INSTRUCTION —
Your answer should be the records, copied exactly, with the pictures removed.

DATA PROVIDED Start Marker

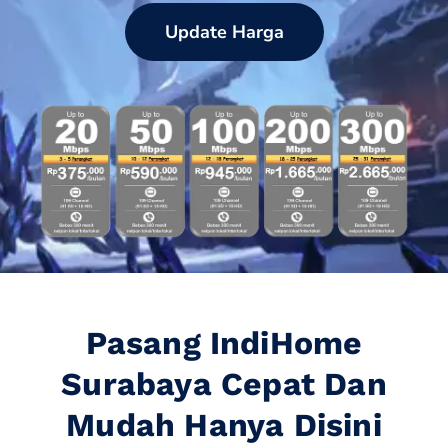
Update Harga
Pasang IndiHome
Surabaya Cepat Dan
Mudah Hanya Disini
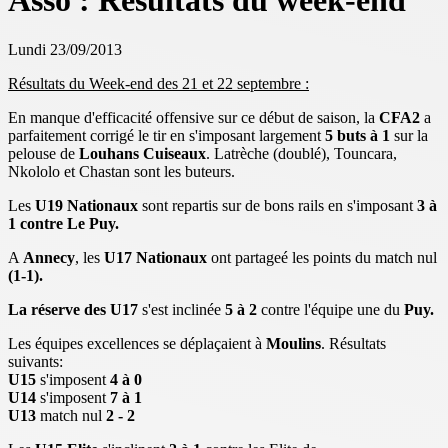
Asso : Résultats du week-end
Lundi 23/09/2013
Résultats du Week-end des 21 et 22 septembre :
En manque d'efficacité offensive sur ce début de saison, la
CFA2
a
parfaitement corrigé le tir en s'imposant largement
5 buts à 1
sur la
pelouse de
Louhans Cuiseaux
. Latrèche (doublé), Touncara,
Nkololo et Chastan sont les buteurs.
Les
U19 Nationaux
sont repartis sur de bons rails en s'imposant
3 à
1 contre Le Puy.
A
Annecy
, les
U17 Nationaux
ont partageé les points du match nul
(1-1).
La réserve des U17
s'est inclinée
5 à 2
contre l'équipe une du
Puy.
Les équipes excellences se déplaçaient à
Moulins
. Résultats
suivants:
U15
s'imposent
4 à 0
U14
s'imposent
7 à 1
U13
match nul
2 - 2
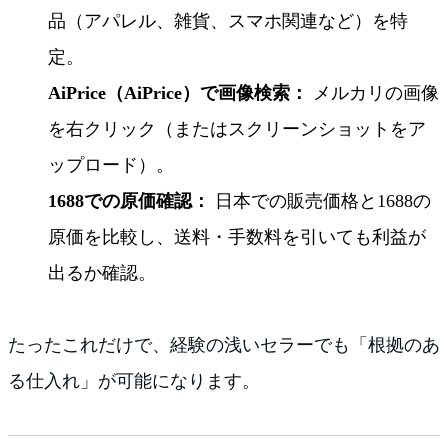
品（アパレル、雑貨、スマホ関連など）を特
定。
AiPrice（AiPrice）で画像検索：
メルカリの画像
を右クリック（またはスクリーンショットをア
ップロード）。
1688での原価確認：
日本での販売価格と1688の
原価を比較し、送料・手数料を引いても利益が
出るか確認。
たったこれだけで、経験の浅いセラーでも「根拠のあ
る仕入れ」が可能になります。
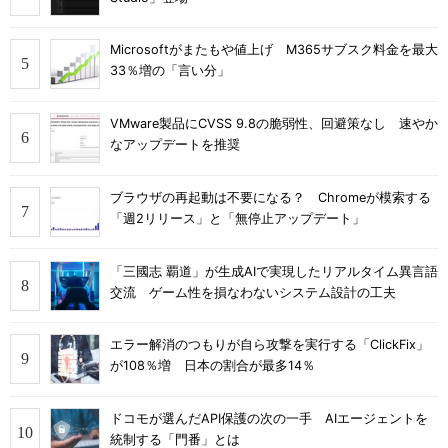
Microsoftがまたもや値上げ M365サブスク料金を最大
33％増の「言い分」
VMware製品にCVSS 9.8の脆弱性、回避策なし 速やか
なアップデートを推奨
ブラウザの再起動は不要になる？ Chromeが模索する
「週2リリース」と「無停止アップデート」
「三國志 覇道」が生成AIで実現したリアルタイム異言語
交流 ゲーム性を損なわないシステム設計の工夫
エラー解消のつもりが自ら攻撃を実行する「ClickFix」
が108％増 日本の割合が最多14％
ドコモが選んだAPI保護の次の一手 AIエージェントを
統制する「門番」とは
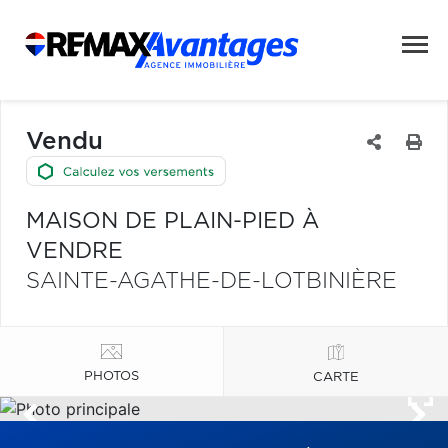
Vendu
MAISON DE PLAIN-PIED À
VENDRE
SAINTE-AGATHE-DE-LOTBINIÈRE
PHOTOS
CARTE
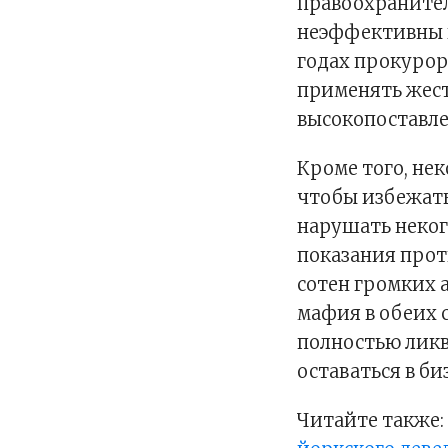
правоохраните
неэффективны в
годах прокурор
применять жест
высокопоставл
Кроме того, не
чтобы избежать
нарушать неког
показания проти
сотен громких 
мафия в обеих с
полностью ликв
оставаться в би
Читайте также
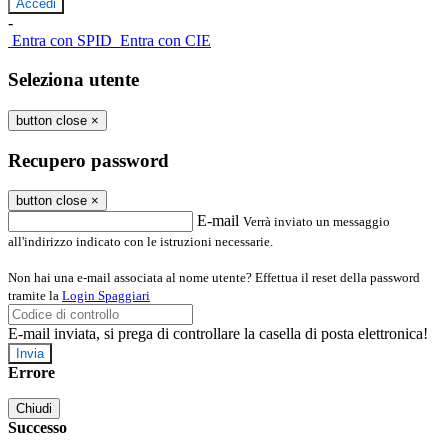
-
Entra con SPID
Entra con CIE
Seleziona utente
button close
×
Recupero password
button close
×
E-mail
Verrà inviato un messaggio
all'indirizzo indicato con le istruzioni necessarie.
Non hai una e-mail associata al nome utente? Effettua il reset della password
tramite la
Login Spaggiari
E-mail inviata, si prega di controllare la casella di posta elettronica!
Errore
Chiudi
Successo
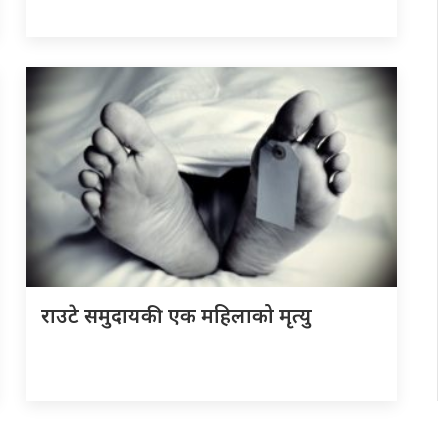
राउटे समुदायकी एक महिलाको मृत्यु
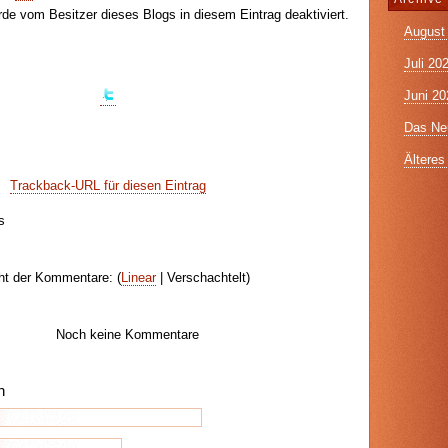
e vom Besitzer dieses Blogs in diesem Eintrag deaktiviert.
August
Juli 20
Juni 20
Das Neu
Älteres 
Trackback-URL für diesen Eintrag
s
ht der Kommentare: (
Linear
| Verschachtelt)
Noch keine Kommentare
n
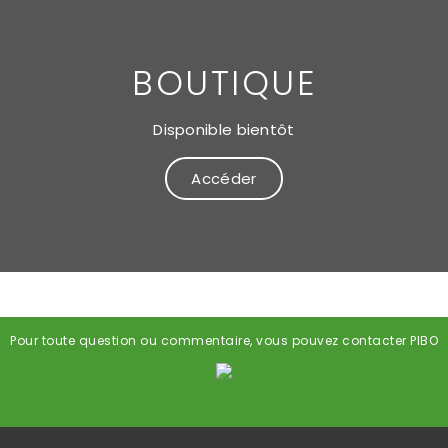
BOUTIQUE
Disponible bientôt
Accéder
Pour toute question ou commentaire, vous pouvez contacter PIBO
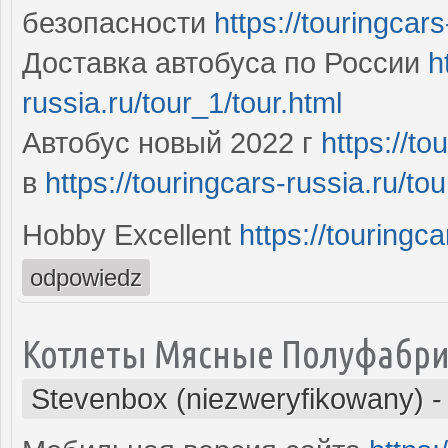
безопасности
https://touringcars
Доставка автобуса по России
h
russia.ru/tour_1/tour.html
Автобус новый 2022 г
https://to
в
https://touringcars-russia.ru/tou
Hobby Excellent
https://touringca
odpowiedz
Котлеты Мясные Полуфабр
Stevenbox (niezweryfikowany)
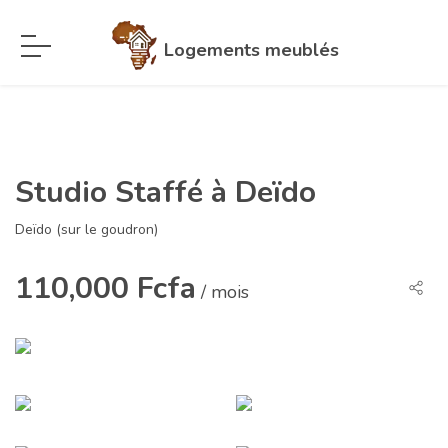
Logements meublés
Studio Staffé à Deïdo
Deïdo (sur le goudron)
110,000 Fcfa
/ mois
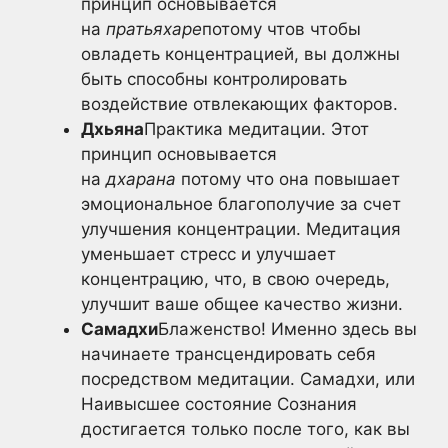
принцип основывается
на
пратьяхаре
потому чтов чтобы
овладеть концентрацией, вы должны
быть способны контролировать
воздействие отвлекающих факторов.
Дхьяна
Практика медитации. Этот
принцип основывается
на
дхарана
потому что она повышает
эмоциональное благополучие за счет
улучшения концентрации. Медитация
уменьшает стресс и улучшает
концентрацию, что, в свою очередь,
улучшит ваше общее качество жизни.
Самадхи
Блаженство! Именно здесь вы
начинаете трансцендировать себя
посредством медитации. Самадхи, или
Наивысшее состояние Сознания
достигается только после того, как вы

DATA PROVIDED End Marker

OUTPUT FOR THIS EXERCISE —
Update Harga
Pasang IndiHome
Surabaya Cepat Dan
Mudah Hanya Disini
Asso : Résultats du week-end
Lundi 23/09/2013
Résultats du Week-end des 21 et 22 septembre :
En manque d'efficacité offensive sur ce début de saison, la
CFA2
a
parfaitement corrigé le tir en s'imposant largement
5 buts à 1
sur la
pelouse de
Louhans Cuiseaux
. Latrèche (doublé), Touncara,
Nkololo et Chastan sont les buteurs.
Les
U19 Nationaux
sont repartis sur de bons rails en s'imposant
3 à
1 contre Le Puy.
A
Annecy
, les
U17 Nationaux
ont partageé les points du match nul
(1-1).
La réserve des U17
s'est inclinée
5 à 2
contre l'équipe une du
Puy.
Les équipes excellences se déplaçaient à
Moulins
. Résultats
suivants:
U15
s'imposent
4 à 0
U14
s'imposent
7 à 1
U13
match nul
2 - 2
品（アパレル、雑貨、スマホ関連など）を特
定。
AiPrice（AiPrice）で画像検索：
メルカリの画像
を右クリック（またはスクリーンショットをア
ップロード）。
1688での原価確認：
日本での販売価格と1688の
原価を比較し、送料・手数料を引いても利益が
出るか確認。
たったこれだけで、経験の浅いセラーでも「根拠のあ
る仕入れ」が可能になります。
Microsoftがまたもや値上げ M365サブスク料金を最大
33％増の「言い分」
VMware製品にCVSS 9.8の脆弱性、回避策なし 速やか
なアップデートを推奨
ブラウザの再起動は不要になる？ Chromeが模索する
「週2リリース」と「無停止アップデート」
「三國志 覇道」が生成AIで実現したリアルタイム異言語
交流 ゲーム性を損なわないシステム設計の工夫
エラー解消のつもりが自ら攻撃を実行する「ClickFix」
が108％増 日本の割合が最多14％
ドコモが選んだAPI保護の次の一手 AIエージェントを
統制する「門番」とは
Vendu
MAISON DE PLAIN-PIED À
VENDRE
SAINTE-AGATHE-DE-LOTBINIÈRE
PHOTOS
CARTE
правоохраните
неэффективны в
годах прокурор
применять жест
высокопоставл
Кроме того, не
чтобы избежать
нарушать неког
показания проти
сотен громких 
мафия в обеих с
полностью ликв
оставаться в би
Читайте также
-
Entra con SPID
Entra con CIE
Seleziona utente
button close
×
Recupero password
button close
×
E-mail
Verrà inviato un messaggio
all'indirizzo indicato con le istruzioni necessarie.
Non hai una e-mail associata al nome utente? Effettua il reset della password
tramite la
Login Spaggiari
E-mail inviata, si prega di controllare la casella di posta elettronica!
Errore
Chiudi
Successo
राउटे समुदायकी एक महिलाको मृत्यु
e vom Besitzer dieses Blogs in diesem Eintrag deaktiviert.
August
Juli 20
Juni 20
Das Neu
Älteres 
Trackback-URL für diesen Eintrag
s
ht der Kommentare: (
Linear
| Verschachtelt)
Noch keine Kommentare
n
BOUTIQUE
Disponible bientôt
Accéder
Pour toute question ou commentaire, vous pouvez contacter PIBO
безопасности
https://touringcars
Доставка автобуса по России
h
russia.ru/tour_1/tour.html
Автобус новый 2022 г
https://to
в
https://touringcars-russia.ru/tou
Hobby Excellent
https://touringca
odpowiedz
Котлеты Мясные Полуфабр
Stevenbox (niezweryfikowany)
Logements meublés
Studio Staffé à Deïdo
Deïdo (sur le goudron)
110,000 Fcfa
/ mois
принцип основывается
на
пратьяхаре
потому чтов чтобы
овладеть концентрацией, вы должны
быть способны контролировать
воздействие отвлекающих факторов.
Дхьяна
Практика медитации. Этот
принцип основывается
на
дхарана
потому что она повышает
эмоциональное благополучие за счет
улучшения концентрации. Медитация
уменьшает стресс и улучшает
концентрацию, что, в свою очередь,
улучшит ваше общее качество жизни.
Самадхи
Блаженство! Именно здесь вы
начинаете трансцендировать себя
посредством медитации. Самадхи, или
Наивысшее состояние Сознания
достигается только после того, как вы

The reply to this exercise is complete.